Mid-term Report on the Progress of Romania
towards Accession to the Schengen Area

Following the "Mid-Term Report on the Progress of Bulgaria towards Accession to the Schengen Area", as part of the OSI-Sofia project the partner organization Romanian Centre for European Policies releases the "Mid-term Report on the Progress of Romania towards Accession to the Schengen Area".

The Romanian Centre for European Policies monitored for a period of 6 months (April - September 2010) the activity of the relevant Romanian national authorities with regard to the preparations for Romanias accession to the Schengen zone in March 2011.
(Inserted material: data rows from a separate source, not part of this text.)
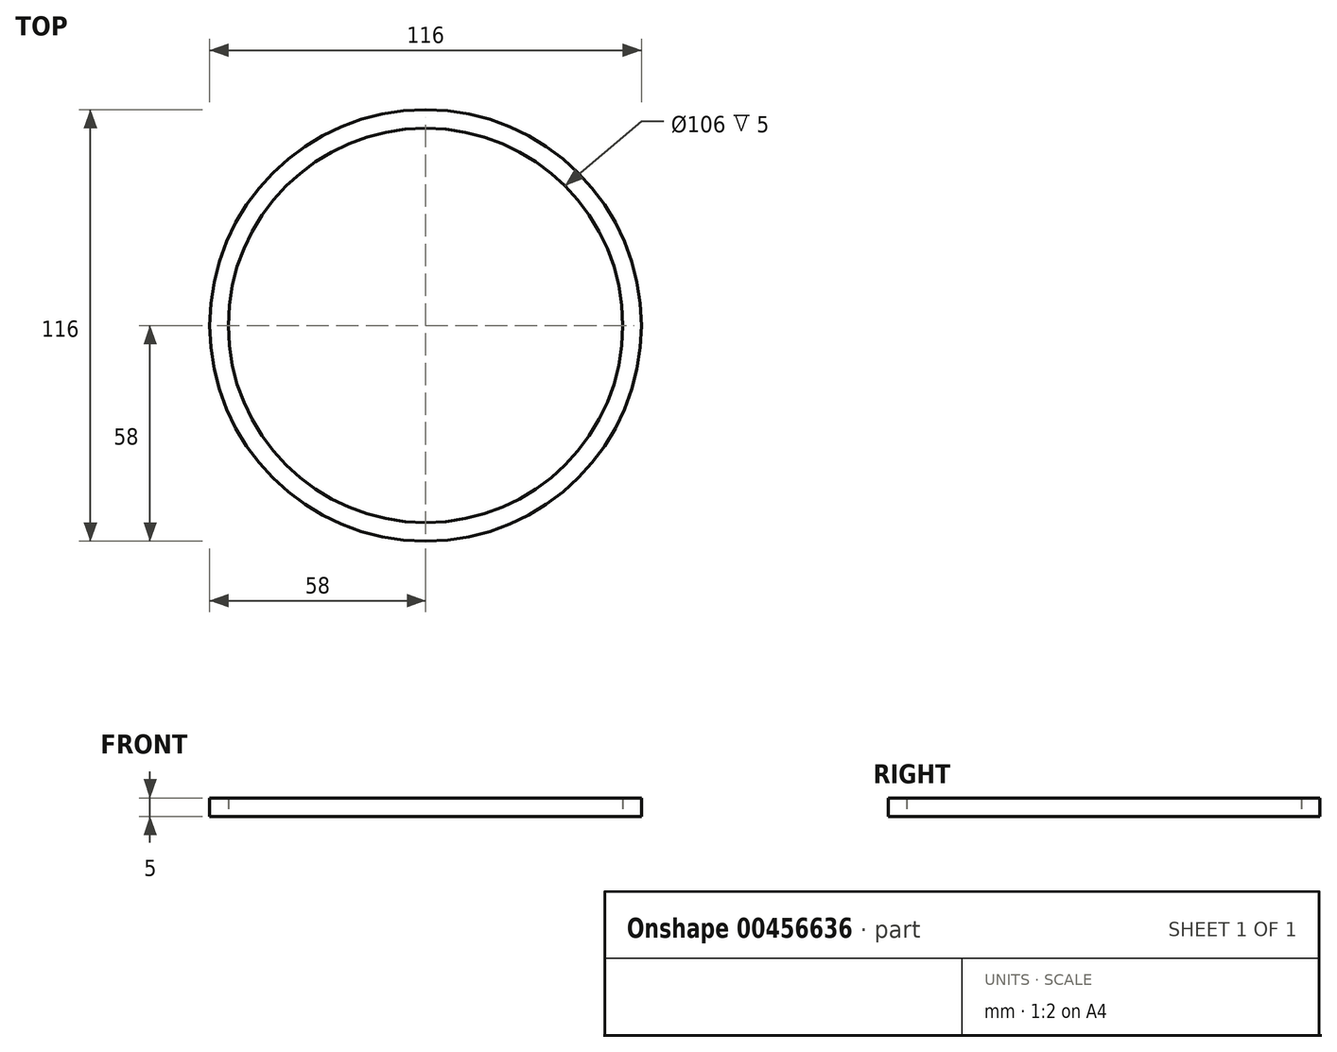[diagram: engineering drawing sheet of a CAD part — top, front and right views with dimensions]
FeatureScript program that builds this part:
annotation { "Feature Type Name" : "Feature", "Feature Type Description" : "" }
export const myFeature = defineFeature(function(context is Context, id is Id, definition is map)
    precondition{}
    {
        {
            var Q0;
            Q0=qCreatedBy(makeId("Top.planeOp"),FACE);
            var sketch = newSketch(context, id + "F0", { "sketchPlane" : qUnion([Q0])});
            skCircle(sketch, "E0", {"center": v(0, 0) * mm, "radius": 53 * mm});
            skCircle(sketch, "E1.0", {"center": v(0, 0) * mm, "radius": 58 * mm});
            skSolve(sketch);
        }
        {
            var Q0;
            Q0=makeQuery(id+"F0.imprint","IMPRINT",FACE,{"disambiguationData":[TD([[makeQuery(id+"F0.imprint","IMPRINT",EDGE,{"derivedFrom":sQuery(id+"F0.wireOp",EDGE,"E0")}),-1.0]])]});
            extrude(context, id + "F1", {"entities" : qUnion([Q0]), "depth" : 5 * mm});
        }
    });
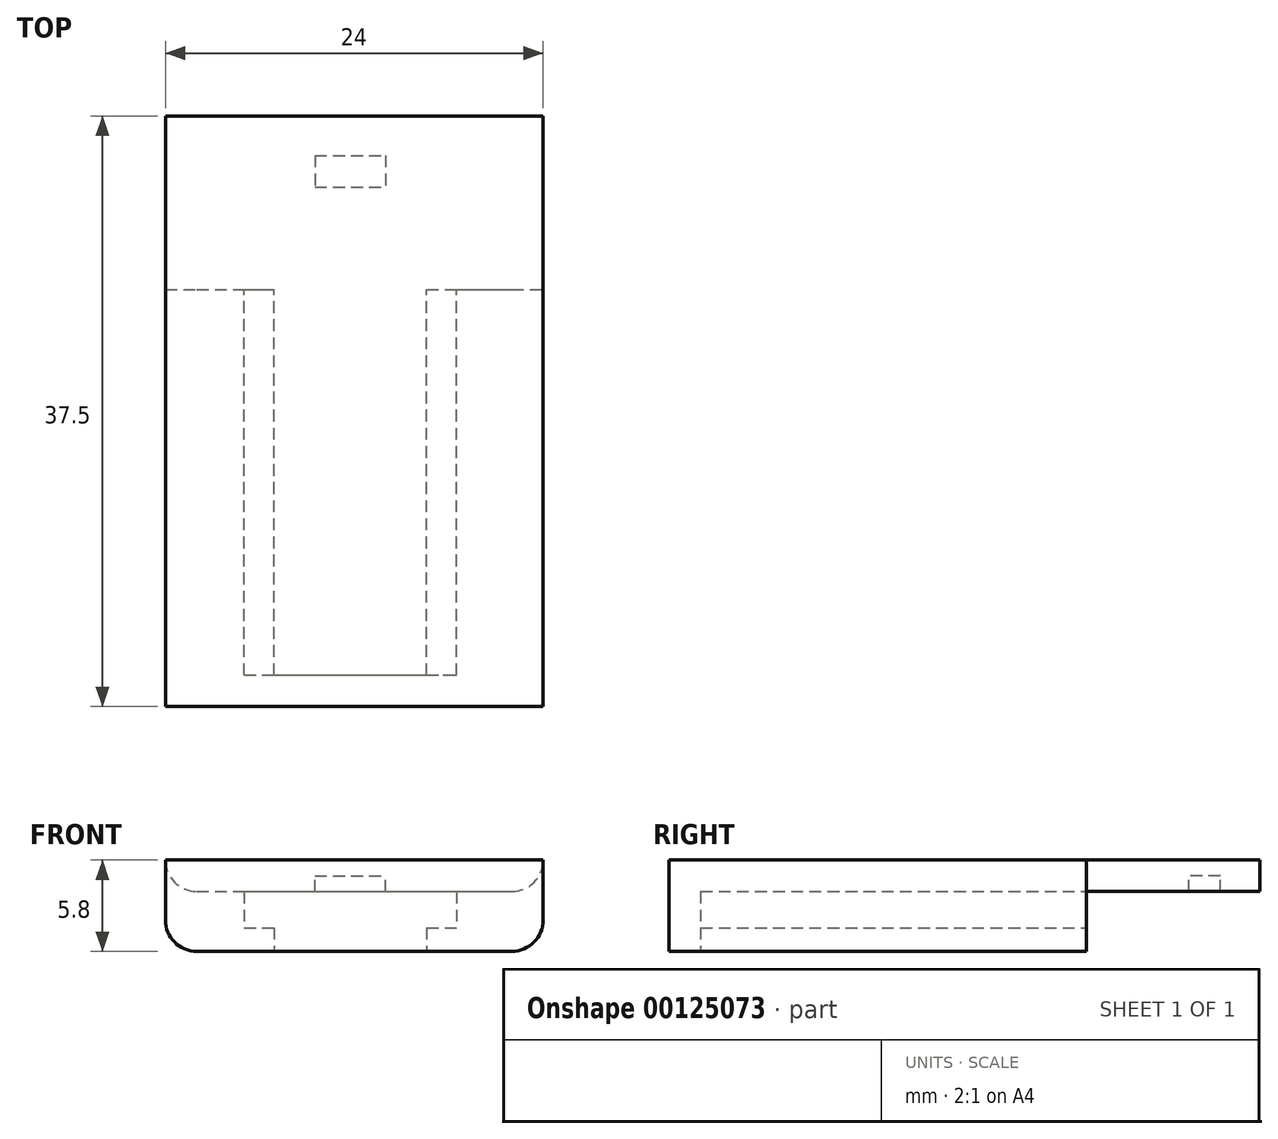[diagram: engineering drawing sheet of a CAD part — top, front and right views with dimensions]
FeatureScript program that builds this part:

CRPE published the results of its independent research on the measures taken by the Romanian authorities in order to enter the Shengen area in March 2011. The conclusions of the report include:

  • There are delays related to the adoption of the legislation. Although the adoption of the legislation required for the accession to the Schengen area can be easily motivated and justified, because of the bureaucracy, the legislation (already developed and completed) is in the bureaucratic circuit of inter-ministerial approvals. However, Romania can complete on time, by the end of the year, the adoption of all normative acts which are still due.
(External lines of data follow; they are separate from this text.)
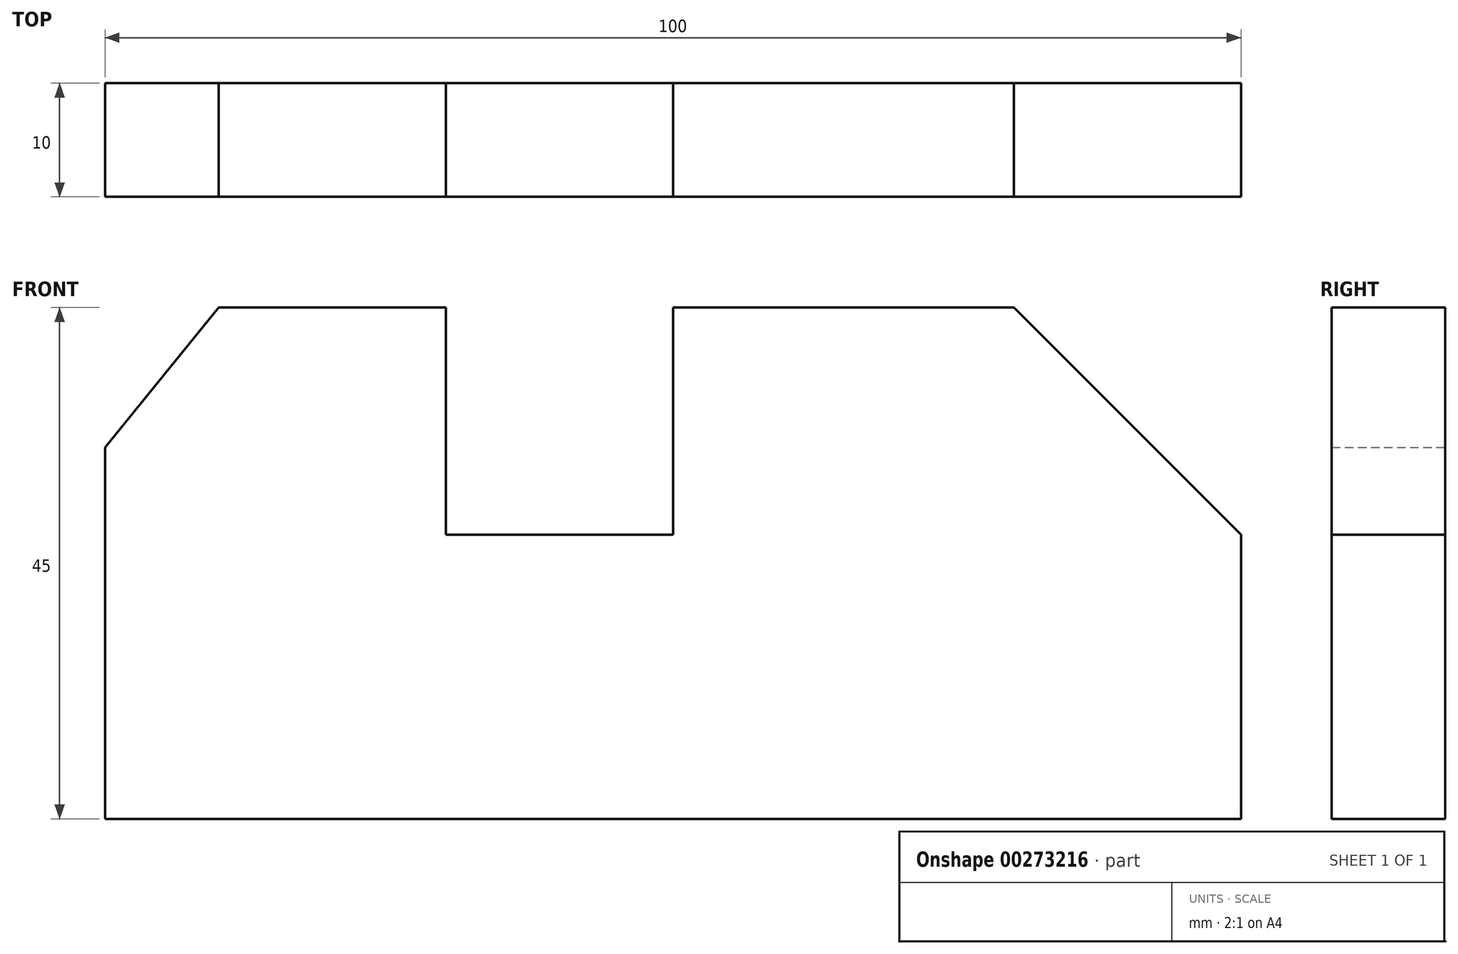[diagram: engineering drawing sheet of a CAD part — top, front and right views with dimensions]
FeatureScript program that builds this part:
annotation { "Feature Type Name" : "Feature", "Feature Type Description" : "" }
export const myFeature = defineFeature(function(context is Context, id is Id, definition is map)
    precondition{}
    {
        {
            var Q0;
            Q0=qCreatedBy(makeId("Front.planeOp"),FACE);
            var sketch = newSketch(context, id + "F0", { "sketchPlane" : qUnion([Q0])});
            skLineSegment(sketch, "E0", {"start": v(0, 0) * mm, "end": v(100, 0) * mm});
            skLineSegment(sketch, "E1", {"start": v(100, 0) * mm, "end": v(100, 25) * mm});
            skLineSegment(sketch, "E2", {"start": v(100, 25) * mm, "end": v(80, 45) * mm});
            skLineSegment(sketch, "E3", {"start": v(80, 45) * mm, "end": v(50, 45) * mm});
            skLineSegment(sketch, "E4", {"start": v(50, 45) * mm, "end": v(50, 25) * mm});
            skLineSegment(sketch, "E5", {"start": v(50, 25) * mm, "end": v(30, 25) * mm});
            skLineSegment(sketch, "E6", {"start": v(30, 25) * mm, "end": v(30, 45) * mm});
            skLineSegment(sketch, "E7", {"start": v(30, 45) * mm, "end": v(10, 45) * mm});
            skLineSegment(sketch, "E8", {"start": v(10, 45) * mm, "end": v(0, 32.7) * mm});
            skLineSegment(sketch, "E9", {"start": v(0, 32.7) * mm, "end": v(0, 0) * mm});
            skSolve(sketch);
        }
        {
            var Q0;
            Q0 = qSketchRegion(id + "F0", true);
            extrude(context, id + "F1", {"entities" : qUnion([Q0]), "depth" : 10 * mm});
        }
    });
  • Romania has reached an advanced state in relation to the implementation of the Schengen acquis and is largely prepared to join the Schengen area. The only report recommending the re-evaluation of our country is that on air borders.
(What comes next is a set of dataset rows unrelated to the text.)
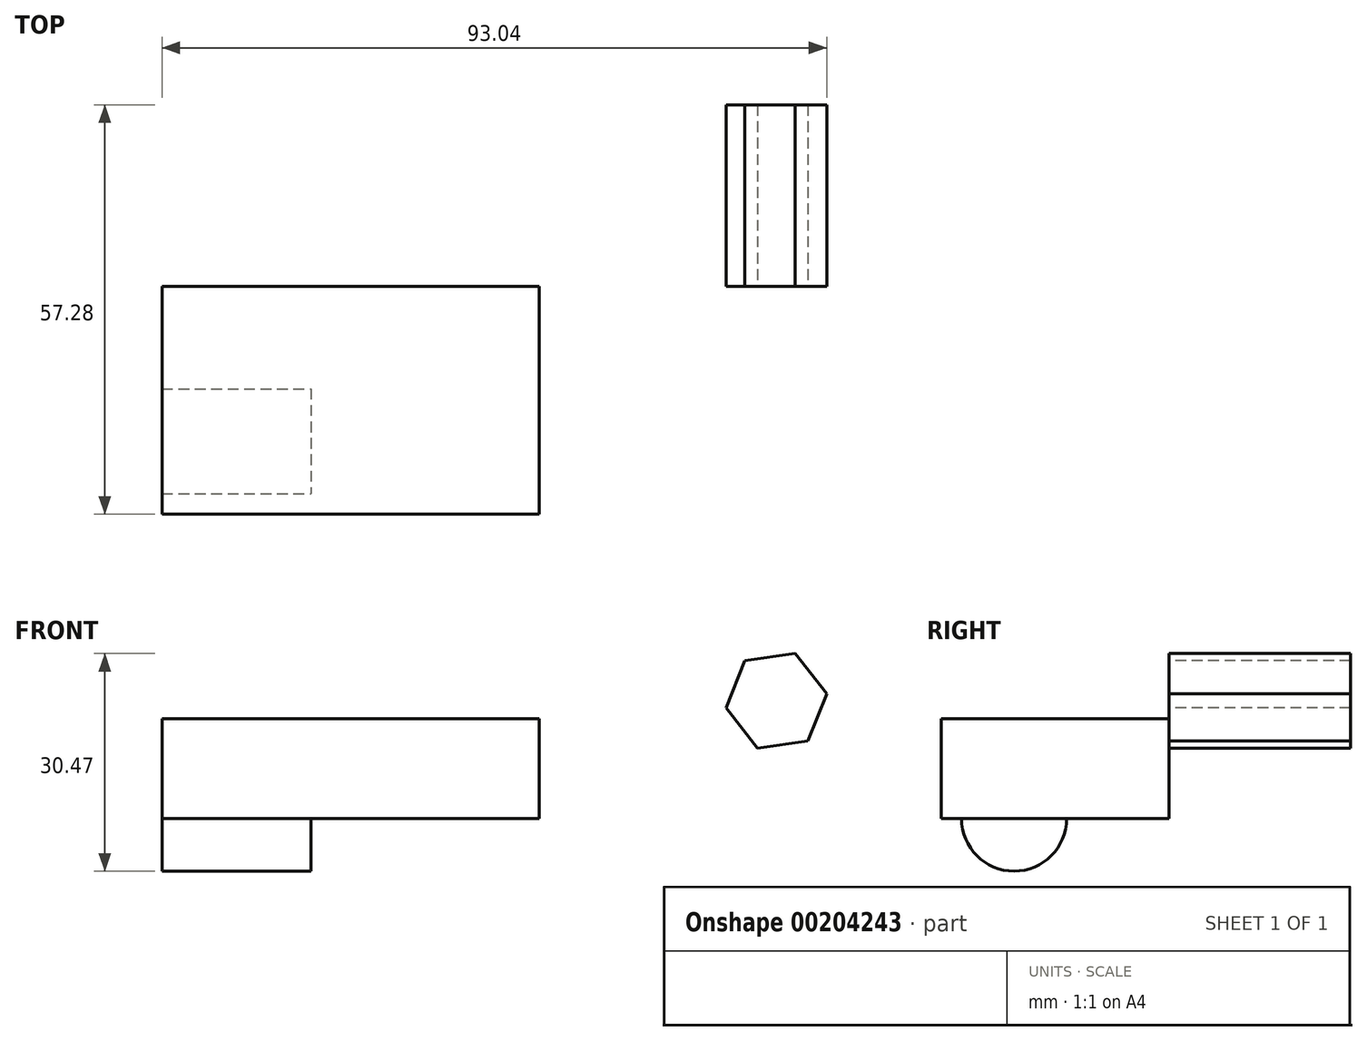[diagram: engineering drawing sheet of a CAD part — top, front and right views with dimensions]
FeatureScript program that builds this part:
annotation { "Feature Type Name" : "Feature", "Feature Type Description" : "" }
export const myFeature = defineFeature(function(context is Context, id is Id, definition is map)
    precondition{}
    {
        {
            var Q0;
            Q0=qCreatedBy(makeId("Top.planeOp"),FACE);
            var sketch = newSketch(context, id + "F0", { "sketchPlane" : qUnion([Q0])});
            skLineSegment(sketch, "E0.bottom", {"start": v(-7.77, -15.94) * mm, "end": v(-50.13, -15.94) * mm});
            skLineSegment(sketch, "E0.top", {"start": v(-7.77, 15.94) * mm, "end": v(-50.13, 15.94) * mm});
            skLineSegment(sketch, "E0.left", {"start": v(-7.77, -15.94) * mm, "end": v(-7.77, 15.94) * mm});
            skLineSegment(sketch, "E0.right", {"start": v(-50.13, -15.94) * mm, "end": v(-50.13, 15.94) * mm});
            skPoint(sketch, "E0.middle", {"position": v(-28.95, 0) * mm});
            skSolve(sketch);
        }
        {
            var Q0;
            Q0 = qSketchRegion(id + "F0", true);
            extrude(context, id + "F1", {"entities" : qUnion([Q0]), "endBound" : BoundingType.SYMMETRIC, "depth" : 14 * mm});
        }
        {
            var Q0;
            Q0=makeQuery(id+"F1.opExtrude","SWEPT_FACE",FACE,{"disambiguationData":[OSD([sQuery(id+"F0.wireOp",EDGE,"E0.right")])]});
            var sketch = newSketch(context, id + "F2", { "sketchPlane" : qUnion([Q0])});
            skCircle(sketch, "E1", {"center": v(5.73, -7) * mm, "radius": 7.35 * mm});
            skSolve(sketch);
        }
        {
            var Q0;
            {var subQ0=sQuery(id+"F2.wireOp",EDGE,"E1");var subQ1=makeQuery(id+"F1.opExtrude","CAP_EDGE",EDGE,{"disambiguationData":[OSD([sQuery(id+"F0.wireOp",EDGE,"E0.right")])],"isStart":true});var subQ2=makeQuery(id+"F2.imprint","INTERSECT",VERTEX,{"disambiguationData":[OD(0.0)],"derivedFrom":[subQ1,subQ0]});Q0=makeQuery(id+"F2.imprint","IMPRINT",FACE,{"disambiguationData":[TD([[makeQuery(id+"F2.imprint","IMPRINT",EDGE,{"disambiguationData":[TD([[subQ2,-1.0]])],"derivedFrom":subQ0}),1.0]])]});}
            var Q1;
            Q1=makeQuery(id+"F1.opExtrude","SWEPT_FACE",FACE,{"disambiguationData":[OSD([sQuery(id+"F0.wireOp",EDGE,"E0.right")])]});
            var Q2;
            {var subQ0=sQuery(id+"F2.wireOp",EDGE,"E1");var subQ1=makeQuery(id+"F1.opExtrude","CAP_EDGE",EDGE,{"disambiguationData":[OSD([sQuery(id+"F0.wireOp",EDGE,"E0.right")])],"isStart":true});var subQ2=makeQuery(id+"F2.imprint","INTERSECT",VERTEX,{"disambiguationData":[OD(0.0)],"derivedFrom":[subQ1,subQ0]});Q2=makeQuery(id+"F2.imprint","IMPRINT",FACE,{"disambiguationData":[TD([[makeQuery(id+"F2.imprint","IMPRINT",EDGE,{"disambiguationData":[TD([[subQ2,1.0]])],"derivedFrom":subQ0}),1.0]])]});}
            extrude(context, id + "F3", {"entities" : qUnion([Q0, Q1, Q2]), "operationType" : NewBodyOperationType.ADD, "endBound" : BoundingType.SYMMETRIC, "depth" : 20.83 * mm});
        }
        {
            var Q0;
            {var subQ0=sQuery(id+"F0.wireOp",EDGE,"E0.top");Q0=makeQuery(id+"F3.boolean.opBoolean","MERGE",FACE,{"derivedFrom":[makeQuery(id+"F1.opExtrude","SWEPT_FACE",FACE,{"disambiguationData":[OSD([subQ0])]}),makeQuery(id+"F3.opExtrude","SWEPT_FACE",FACE,{"disambiguationData":[OSD([subQ0,sQuery(id+"F0.wireOp",EDGE,"E0.right")])]})]});}
            var sketch = newSketch(context, id + "F4", { "sketchPlane" : qUnion([Q0])});
            skCircle(sketch, "E2.cCircle", {"center": v(-25.43, 9.5) * mm, "radius": 7.13 * mm, "construction": true});
            skLineSegment(sketch, "E2.0", {"start": v(-28.09, 16.12) * mm, "end": v(-21.03, 15.1) * mm});
            skLineSegment(sketch, "E2.1", {"start": v(-21.03, 15.1) * mm, "end": v(-18.37, 8.49) * mm});
            skLineSegment(sketch, "E2.2", {"start": v(-18.37, 8.49) * mm, "end": v(-22.78, 2.88) * mm});
            skLineSegment(sketch, "E2.3", {"start": v(-22.78, 2.88) * mm, "end": v(-29.84, 3.9) * mm});
            skLineSegment(sketch, "E2.4", {"start": v(-29.84, 3.9) * mm, "end": v(-32.5, 10.51) * mm});
            skLineSegment(sketch, "E2.5", {"start": v(-32.5, 10.51) * mm, "end": v(-28.09, 16.12) * mm});
            skCircle(sketch, "E3.cCircle", {"center": v(-20.02, 9.67) * mm, "radius": 23.24 * mm, "construction": true});
            skLineSegment(sketch, "E3.0", {"start": v(0, 21.48) * mm, "end": v(-8.21, -10.34) * mm});
            skLineSegment(sketch, "E3.1", {"start": v(-8.21, -10.34) * mm, "end": v(-40.04, -2.13) * mm});
            skLineSegment(sketch, "E3.3", {"start": v(-31.82, 29.7) * mm, "end": v(0, 21.48) * mm});
            skSolve(sketch);
        }
        {
            var Q0;
            Q0 = qSketchRegion(id + "F4", true);
            extrude(context, id + "F5", {"entities" : qUnion([Q0]), "depth" : 25.4 * mm});
        }
    });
  • The operationalization of the Schengen Information System will not be completed on the originally assumed deadline and in the original form. Romania proposes as alternative solution SISone4ALL for the connection to the central system SIS. Currently, there are no confirmations whether the alternative proposed by Romania would be accepted.
  • There have been delays, the deadlines assumed under various action plans have often been redefined and pushed ever closer to the expected date of accession. However, the process itself went well and Romania benefited from the experience and administrative skills developed in the (previous) process of joining the European Union.
  • In the current political context (problems with the judiciary/problems related to its Roma population), it is likely that Brussels (European Council) will pay great attention to the chapters that were not fulfilled and will be more demanding towards Romania than in the EU accession period.
  • For the most part, Romania has done its homework, but is not worthy of a distinction. If, in this particular case, a pass equals a distinction, Romania will fail the Schengen exam. Romania placed its stakes on the indulgence of the European actors, as it had done before in the case of its EU accession. Then, the political context was favourable to its accession; today, the political context can act detrimentally for Romanias interests.